■ **To do**: How many lines of the data contain the word "wall"? Give only that number.

■ **Given material**:
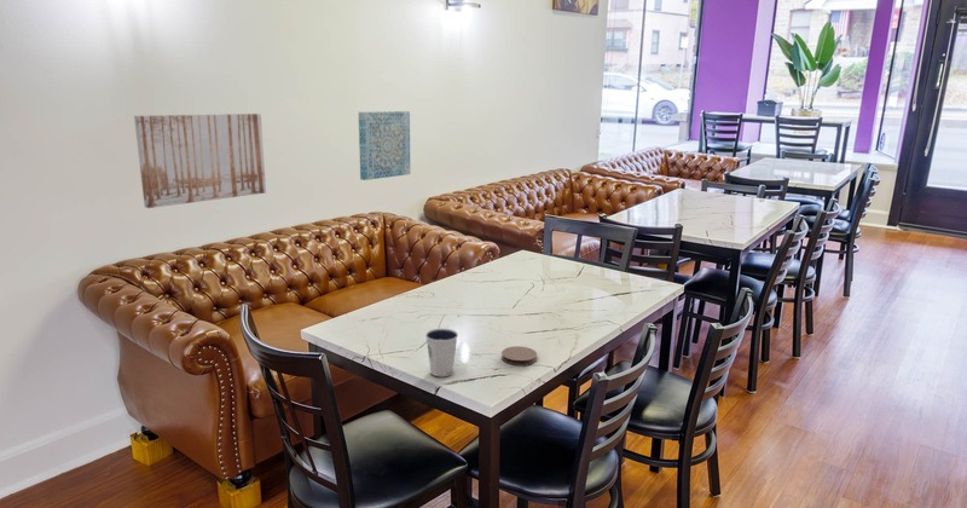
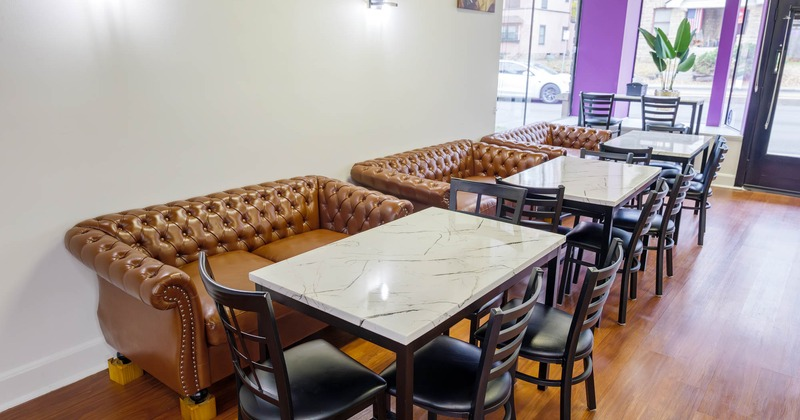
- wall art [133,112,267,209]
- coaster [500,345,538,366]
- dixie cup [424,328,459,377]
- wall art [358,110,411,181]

■ **Output for this task**: 2